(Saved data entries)
━━━━
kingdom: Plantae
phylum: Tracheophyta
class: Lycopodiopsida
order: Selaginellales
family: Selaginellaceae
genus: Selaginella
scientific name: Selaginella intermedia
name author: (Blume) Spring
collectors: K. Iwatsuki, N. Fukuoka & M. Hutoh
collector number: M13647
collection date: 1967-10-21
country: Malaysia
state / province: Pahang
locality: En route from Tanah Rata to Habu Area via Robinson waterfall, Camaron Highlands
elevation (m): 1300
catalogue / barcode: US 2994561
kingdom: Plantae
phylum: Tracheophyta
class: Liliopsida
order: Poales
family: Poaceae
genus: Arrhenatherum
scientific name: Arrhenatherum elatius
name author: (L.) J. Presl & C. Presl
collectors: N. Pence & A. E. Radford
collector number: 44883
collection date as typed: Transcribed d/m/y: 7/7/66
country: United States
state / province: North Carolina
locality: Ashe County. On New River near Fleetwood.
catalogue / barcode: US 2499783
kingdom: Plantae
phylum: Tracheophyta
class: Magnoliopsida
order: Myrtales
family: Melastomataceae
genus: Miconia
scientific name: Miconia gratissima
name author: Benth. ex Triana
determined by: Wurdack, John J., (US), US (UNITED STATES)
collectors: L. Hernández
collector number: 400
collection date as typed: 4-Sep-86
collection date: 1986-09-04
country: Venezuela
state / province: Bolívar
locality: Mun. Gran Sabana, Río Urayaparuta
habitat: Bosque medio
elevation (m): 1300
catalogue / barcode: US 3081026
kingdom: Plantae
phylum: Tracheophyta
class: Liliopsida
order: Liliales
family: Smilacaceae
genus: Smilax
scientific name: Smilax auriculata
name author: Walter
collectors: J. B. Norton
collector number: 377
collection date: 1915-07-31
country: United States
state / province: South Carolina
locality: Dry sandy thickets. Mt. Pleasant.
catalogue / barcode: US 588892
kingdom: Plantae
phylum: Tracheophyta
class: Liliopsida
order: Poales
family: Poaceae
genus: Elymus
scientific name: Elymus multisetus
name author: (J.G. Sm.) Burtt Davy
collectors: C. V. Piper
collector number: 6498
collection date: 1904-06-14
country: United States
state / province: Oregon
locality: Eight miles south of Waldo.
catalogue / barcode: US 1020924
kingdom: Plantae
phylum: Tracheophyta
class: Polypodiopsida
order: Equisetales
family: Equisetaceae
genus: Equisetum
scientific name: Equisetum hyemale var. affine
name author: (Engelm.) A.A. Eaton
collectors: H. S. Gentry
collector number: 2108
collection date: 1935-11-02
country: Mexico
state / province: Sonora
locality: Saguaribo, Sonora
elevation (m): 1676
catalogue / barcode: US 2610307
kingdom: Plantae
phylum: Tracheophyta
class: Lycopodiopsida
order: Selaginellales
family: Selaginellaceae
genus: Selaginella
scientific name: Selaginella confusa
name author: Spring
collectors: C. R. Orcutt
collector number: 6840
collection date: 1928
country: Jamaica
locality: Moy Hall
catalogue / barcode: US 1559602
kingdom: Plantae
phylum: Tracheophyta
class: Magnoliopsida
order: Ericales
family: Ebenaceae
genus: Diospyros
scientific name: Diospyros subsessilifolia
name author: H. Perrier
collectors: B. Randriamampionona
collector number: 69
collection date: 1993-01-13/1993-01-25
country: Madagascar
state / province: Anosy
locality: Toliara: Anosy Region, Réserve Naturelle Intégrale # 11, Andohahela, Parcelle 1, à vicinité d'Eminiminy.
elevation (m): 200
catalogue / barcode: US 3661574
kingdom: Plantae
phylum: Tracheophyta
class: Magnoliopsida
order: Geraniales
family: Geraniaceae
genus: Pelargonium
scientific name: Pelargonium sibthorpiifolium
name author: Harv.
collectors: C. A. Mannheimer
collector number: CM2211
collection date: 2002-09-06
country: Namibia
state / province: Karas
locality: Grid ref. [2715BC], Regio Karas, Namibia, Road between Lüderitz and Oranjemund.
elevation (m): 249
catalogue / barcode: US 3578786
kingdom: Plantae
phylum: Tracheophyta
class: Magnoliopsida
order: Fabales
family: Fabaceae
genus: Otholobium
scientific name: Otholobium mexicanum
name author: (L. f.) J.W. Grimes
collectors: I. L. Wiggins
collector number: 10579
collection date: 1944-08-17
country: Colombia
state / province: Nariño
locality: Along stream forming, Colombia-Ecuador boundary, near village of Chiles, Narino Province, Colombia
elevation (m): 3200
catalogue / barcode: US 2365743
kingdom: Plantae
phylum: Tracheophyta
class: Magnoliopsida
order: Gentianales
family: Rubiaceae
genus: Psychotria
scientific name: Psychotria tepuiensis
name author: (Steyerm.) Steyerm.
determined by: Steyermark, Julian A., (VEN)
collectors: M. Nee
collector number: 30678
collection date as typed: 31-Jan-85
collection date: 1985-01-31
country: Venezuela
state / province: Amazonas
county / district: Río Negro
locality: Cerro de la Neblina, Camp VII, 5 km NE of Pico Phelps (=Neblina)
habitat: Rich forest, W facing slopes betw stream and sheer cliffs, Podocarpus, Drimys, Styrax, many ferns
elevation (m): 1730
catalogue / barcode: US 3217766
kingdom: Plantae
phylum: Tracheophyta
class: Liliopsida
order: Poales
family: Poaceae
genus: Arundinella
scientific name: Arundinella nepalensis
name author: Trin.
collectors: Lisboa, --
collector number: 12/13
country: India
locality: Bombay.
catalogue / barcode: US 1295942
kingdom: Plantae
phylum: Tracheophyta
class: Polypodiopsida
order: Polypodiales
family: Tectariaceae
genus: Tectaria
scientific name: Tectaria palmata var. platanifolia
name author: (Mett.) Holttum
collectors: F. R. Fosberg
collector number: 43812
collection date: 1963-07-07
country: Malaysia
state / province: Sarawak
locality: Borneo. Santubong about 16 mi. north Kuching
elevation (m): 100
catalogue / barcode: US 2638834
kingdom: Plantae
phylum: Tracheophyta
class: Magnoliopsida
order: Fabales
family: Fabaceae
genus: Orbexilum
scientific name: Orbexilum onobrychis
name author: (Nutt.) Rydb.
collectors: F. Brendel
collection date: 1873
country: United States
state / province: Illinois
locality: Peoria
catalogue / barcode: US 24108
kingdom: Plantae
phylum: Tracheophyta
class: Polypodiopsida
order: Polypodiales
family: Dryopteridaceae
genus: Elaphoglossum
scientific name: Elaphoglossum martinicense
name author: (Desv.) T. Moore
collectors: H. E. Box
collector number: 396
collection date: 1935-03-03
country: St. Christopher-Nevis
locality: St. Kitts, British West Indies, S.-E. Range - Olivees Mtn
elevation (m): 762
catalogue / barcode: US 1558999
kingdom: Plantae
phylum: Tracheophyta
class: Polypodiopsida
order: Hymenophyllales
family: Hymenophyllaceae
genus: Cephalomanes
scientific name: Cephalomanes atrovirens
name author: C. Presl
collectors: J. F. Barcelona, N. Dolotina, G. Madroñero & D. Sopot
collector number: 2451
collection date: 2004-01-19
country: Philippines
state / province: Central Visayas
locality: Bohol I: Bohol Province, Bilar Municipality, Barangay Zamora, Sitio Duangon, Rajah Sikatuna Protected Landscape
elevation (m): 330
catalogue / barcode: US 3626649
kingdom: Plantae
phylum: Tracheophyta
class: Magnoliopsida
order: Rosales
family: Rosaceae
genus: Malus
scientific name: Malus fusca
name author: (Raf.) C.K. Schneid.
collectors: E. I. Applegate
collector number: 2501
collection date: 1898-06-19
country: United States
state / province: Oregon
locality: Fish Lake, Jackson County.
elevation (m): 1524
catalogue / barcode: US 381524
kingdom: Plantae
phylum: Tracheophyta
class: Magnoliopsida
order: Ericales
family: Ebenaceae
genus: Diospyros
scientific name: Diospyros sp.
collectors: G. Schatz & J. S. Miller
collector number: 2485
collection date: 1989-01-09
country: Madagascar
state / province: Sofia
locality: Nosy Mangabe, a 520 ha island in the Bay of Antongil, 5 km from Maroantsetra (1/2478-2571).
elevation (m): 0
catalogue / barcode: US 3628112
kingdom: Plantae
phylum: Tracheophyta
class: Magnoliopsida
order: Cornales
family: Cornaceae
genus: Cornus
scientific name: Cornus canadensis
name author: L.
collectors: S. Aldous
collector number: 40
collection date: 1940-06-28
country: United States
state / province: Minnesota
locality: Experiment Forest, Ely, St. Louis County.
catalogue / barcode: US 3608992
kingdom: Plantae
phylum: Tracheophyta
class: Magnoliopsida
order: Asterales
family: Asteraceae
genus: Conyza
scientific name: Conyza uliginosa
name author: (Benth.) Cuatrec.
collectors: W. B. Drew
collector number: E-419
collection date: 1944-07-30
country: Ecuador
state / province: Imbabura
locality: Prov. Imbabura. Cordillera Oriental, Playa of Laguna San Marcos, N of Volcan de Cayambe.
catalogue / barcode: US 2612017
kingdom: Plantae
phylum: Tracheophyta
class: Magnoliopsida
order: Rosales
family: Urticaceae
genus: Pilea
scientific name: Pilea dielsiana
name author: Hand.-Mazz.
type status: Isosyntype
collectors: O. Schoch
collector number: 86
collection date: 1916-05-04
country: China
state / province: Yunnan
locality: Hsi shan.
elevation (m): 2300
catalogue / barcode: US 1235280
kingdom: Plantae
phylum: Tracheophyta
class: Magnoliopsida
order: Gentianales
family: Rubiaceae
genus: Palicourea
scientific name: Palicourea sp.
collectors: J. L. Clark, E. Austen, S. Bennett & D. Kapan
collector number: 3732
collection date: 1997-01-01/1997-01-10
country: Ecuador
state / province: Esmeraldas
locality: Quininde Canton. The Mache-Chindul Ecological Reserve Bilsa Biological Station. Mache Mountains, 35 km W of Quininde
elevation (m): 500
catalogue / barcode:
━━━━
Please arrange the entries as a Markdown table with the columns Row and Line, beginning at the line that contains "scientific name: Smilax auriculata" and stopping after the line that contains "family: Equisetaceae". Leave out any blank lines.

Answer to this problem:
| Row | Line |
|---|---|
| 1 | scientific name: Smilax auriculata |
| 2 | name author: Walter |
| 3 | collectors: J. B. Norton |
| 4 | collector number: 377 |
| 5 | collection date: 1915-07-31 |
| 6 | country: United States |
| 7 | state / province: South Carolina |
| 8 | locality: Dry sandy thickets. Mt. Pleasant. |
| 9 | catalogue / barcode: US 588892 |
| 10 | kingdom: Plantae |
| 11 | phylum: Tracheophyta |
| 12 | class: Liliopsida |
| 13 | order: Poales |
| 14 | family: Poaceae |
| 15 | genus: Elymus |
| 16 | scientific name: Elymus multisetus |
| 17 | name author: (J.G. Sm.) Burtt Davy |
| 18 | collectors: C. V. Piper |
| 19 | collector number: 6498 |
| 20 | collection date: 1904-06-14 |
| 21 | country: United States |
| 22 | state / province: Oregon |
| 23 | locality: Eight miles south of Waldo. |
| 24 | catalogue / barcode: US 1020924 |
| 25 | kingdom: Plantae |
| 26 | phylum: Tracheophyta |
| 27 | class: Polypodiopsida |
| 28 | order: Equisetales |
| 29 | family: Equisetaceae |